Struggling to survive, and that not always being good  — “the first few sessions [are] a real challenge as you’re often more focussed on surviving than playing your character”; “fear of death”

Other (single-mention issues) —

  • Wizards seem particularly weak at low levels
    • This perhaps isn’t as bad as in many other old-school D&D systems, since they have no weapon or armour restrictions. But with very few direct attack spells in LotFP (something I hadn’t realised until someone actually played one), they don’t contribute much to most combats.
  • Immergleich’s size and the openness of player options can seem overwhelming
    • This is partly by design, but I think I’ve over-egged the pudding. There are something like thirty districts, each of which contains many people, organisations and buildings. And there are dungeons beneath the whole think, bigger in volume than the surface city. There’s also no overall “faction view”, even for me (contrast Scum & Villainy).
  • Downtime actions (at the start of the session) feel like they take a lot of time and tend to focus on only one player at a time.
    • This is a tricky one. I think being able to do downtime actions is a big addition to the “depth” of the game, i.e. of the sense that the characters are real and live in a real place. But I appreciate this problem. I’ll try to keep an eye on the detail we’re getting into, and abstract more aggressively.
      • In extremis, we could ban roleplaying actions and dialogue from downtime actions, and conduct them wholly in the abstract.
  • Combat mechanics (and the way I GM them) are simplistic — “Not a lot to do apart from roll to hit and damage.” I suspect that causes include:
    • Simple combat rules in LotFP, which I have not expanded on
    • Although we’re not using miniatures, I’m holding us fairly tighly to fixed movement rates and take-your-turn timing. Contrast more freeform models like that of Dungeon World
    • Non-spellcasters rarely have good consumables (potions, X-per-day abilities, etc), so they don’t have those resource-management decisions to make
    • I think I use a lot of homogenous enemy groups (e.g. “three rat people”, “six mutant dogs”). This means there’s little choice about who or what to target.

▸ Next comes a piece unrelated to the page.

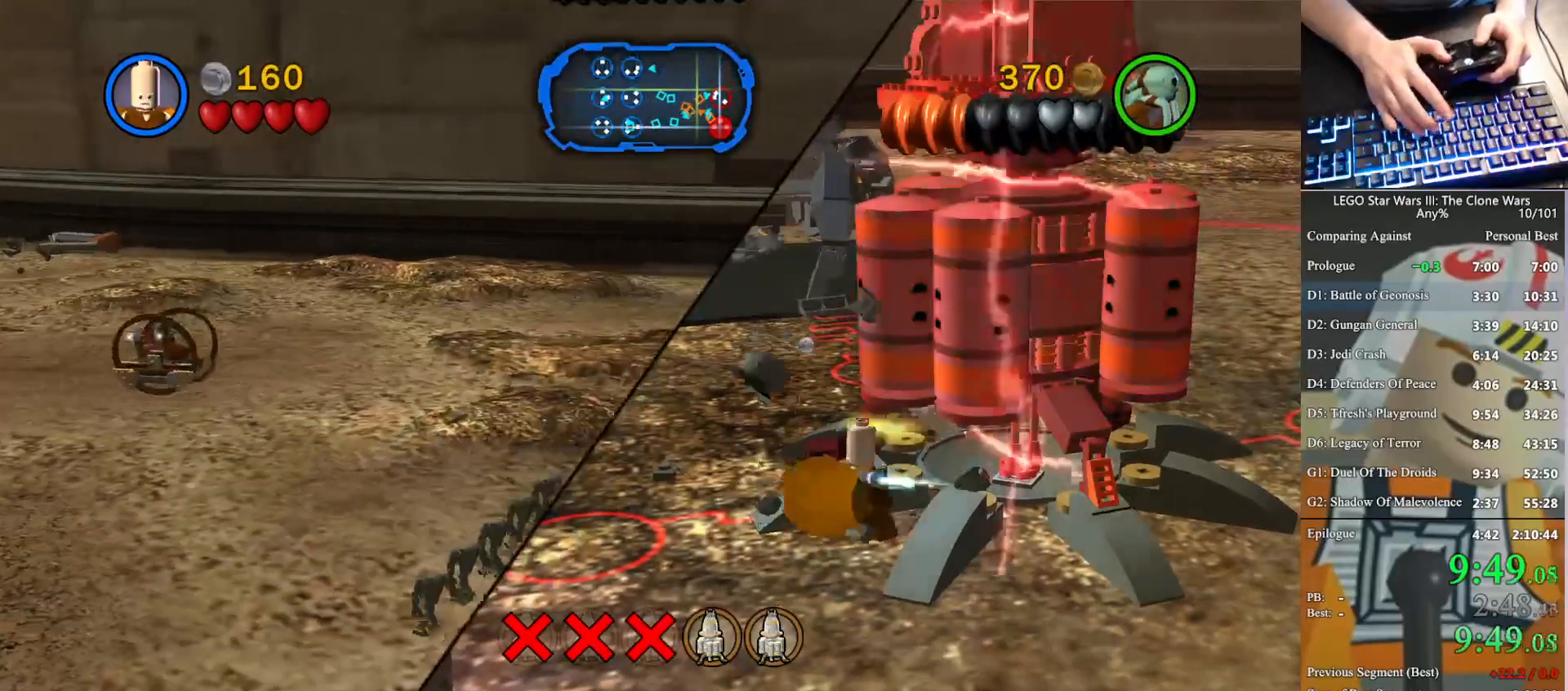
{"buttons": [], "left_stick": "center", "right_stick": "center", "button_events": [[33, "X", "down"], [133, "X", "up"], [233, "X", "down"], [300, "X", "up"], [433, "X", "down"], [500, "X", "up"]]}
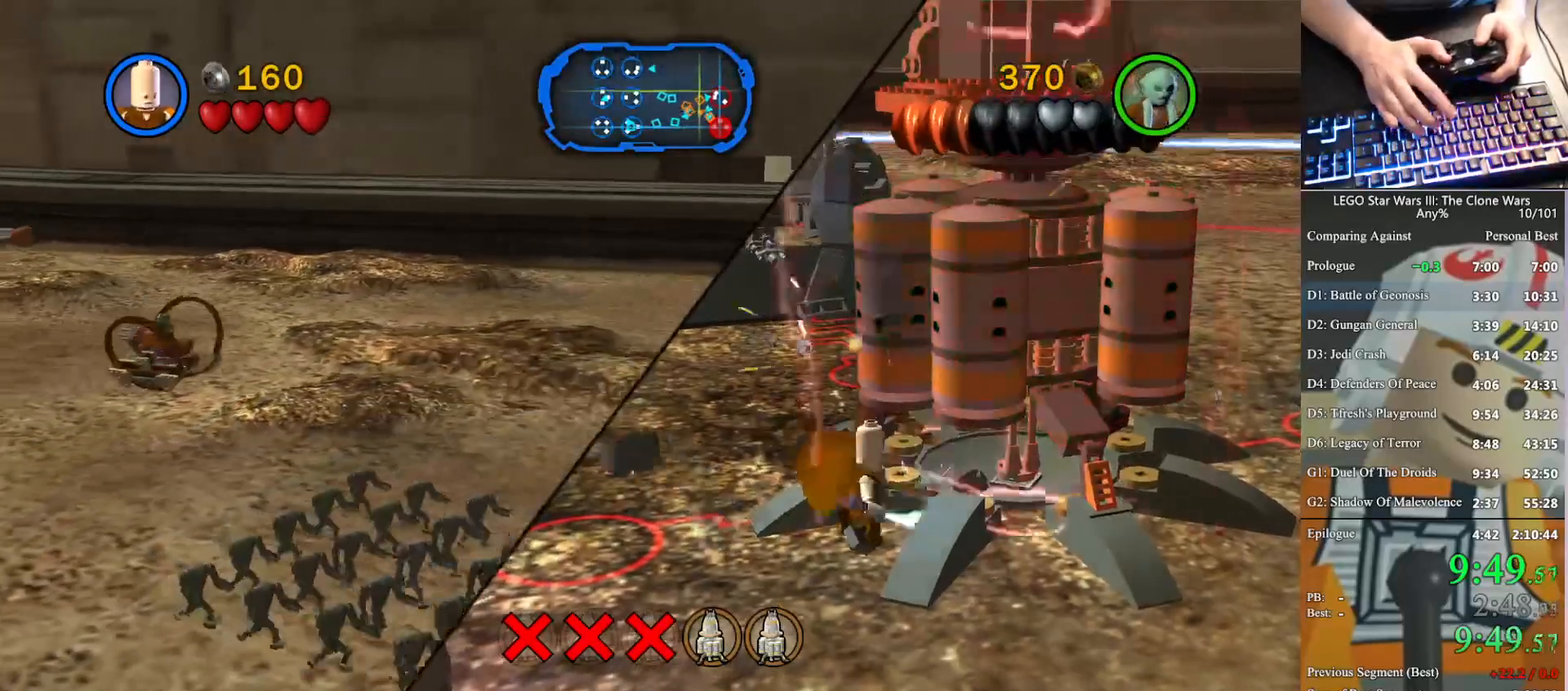
{"buttons": [], "left_stick": "center", "right_stick": "center", "button_events": [[133, "X", "down"], [233, "X", "up"], [300, "X", "down"], [400, "X", "up"]]}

Is there something that you feel is specifically _missing_?

4 of 7 answered this optional question, with 3 of those saying specifically “No” i.e. nothing feels like it’s missing.

There was one request for some skill options (like the Thief has) for other classes. This is certainly possible, although the powers they give would need to be weighed up carefully. The Thief gets skills largely because they have little else.

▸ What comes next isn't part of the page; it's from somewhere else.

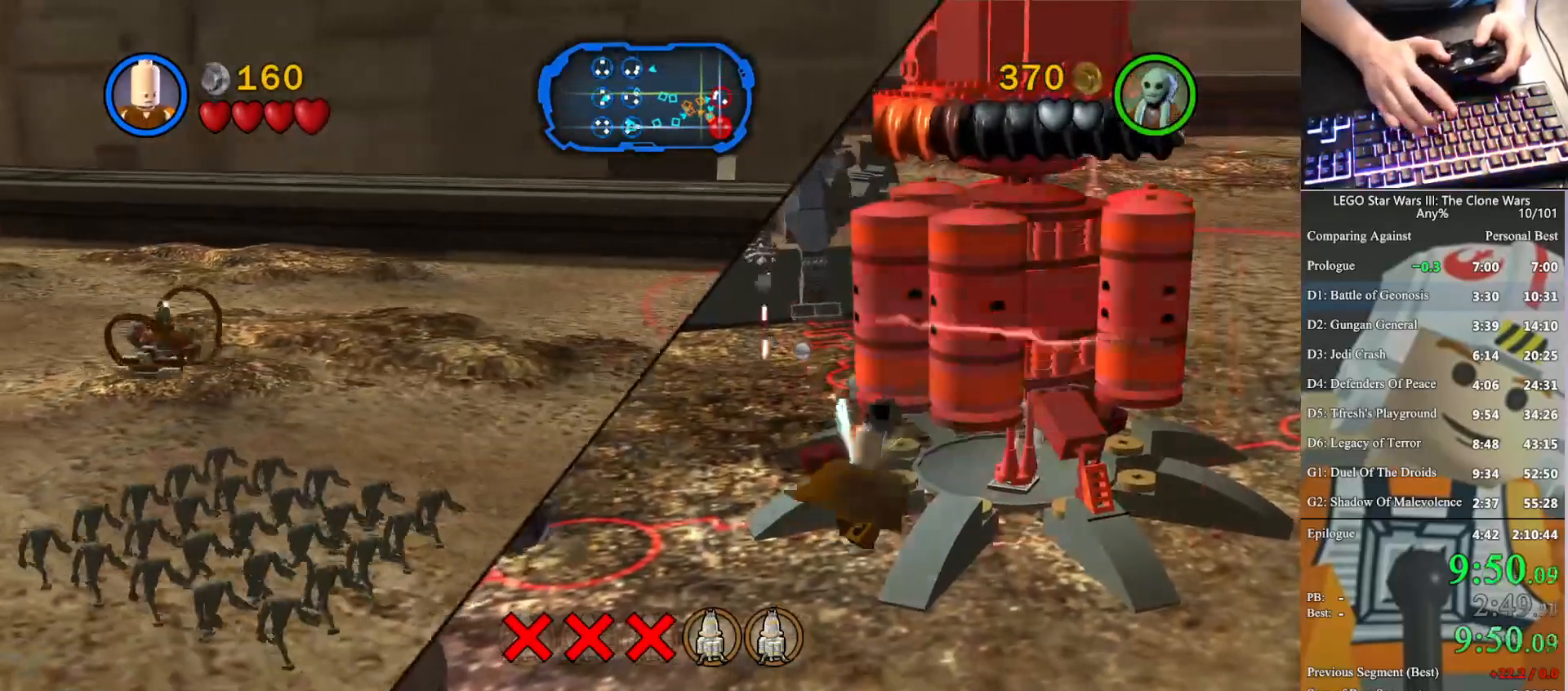
{"buttons": [], "left_stick": "center", "right_stick": "center", "button_events": [[33, "X", "down"], [100, "X", "up"], [200, "X", "down"], [300, "X", "up"], [400, "X", "down"], [500, "X", "up"]]}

What do you think of the soundtrack?

I made this, and the others below, using the Google Sheets histogram tool. It insists that the x-axis be weird. For clarity, the below has one vote at “3” and two votes at “5”. There are no votes at 5.5 or any other silly number.


People broadly dig the Immergleich Sound.

How able to do you feel to judge the challenge of jobs from the job list?


The ideal for this would be everyone at 4 — it’s good for players to have some confidence, but never be quite sure. That way they can (learn to) make generally sensible decisions and yet still have to re-evaluate on the fly sometimes.

How exciting do you find the fights?


That’s ok, but there’s room for improvement — I’d like to see everyone at 4 and 5.

How do you feel about sessions that are mostly above ground versus sessions that are mostly underground (or similar)?


The ideal for this is all players on one number, preferably in the middle (since Immergleich is very much “a city on a rock wormed with tunnels”). This result suggests things are viable as-is.

How many players (not counting the GM) feels best to you?


So 3 players is preferred. This supports my decision to cap each session at 4.

Is there anything else you want to add?

No new themes, but all of these were very positive. People like Immergleich. It makes them feel good on the inside.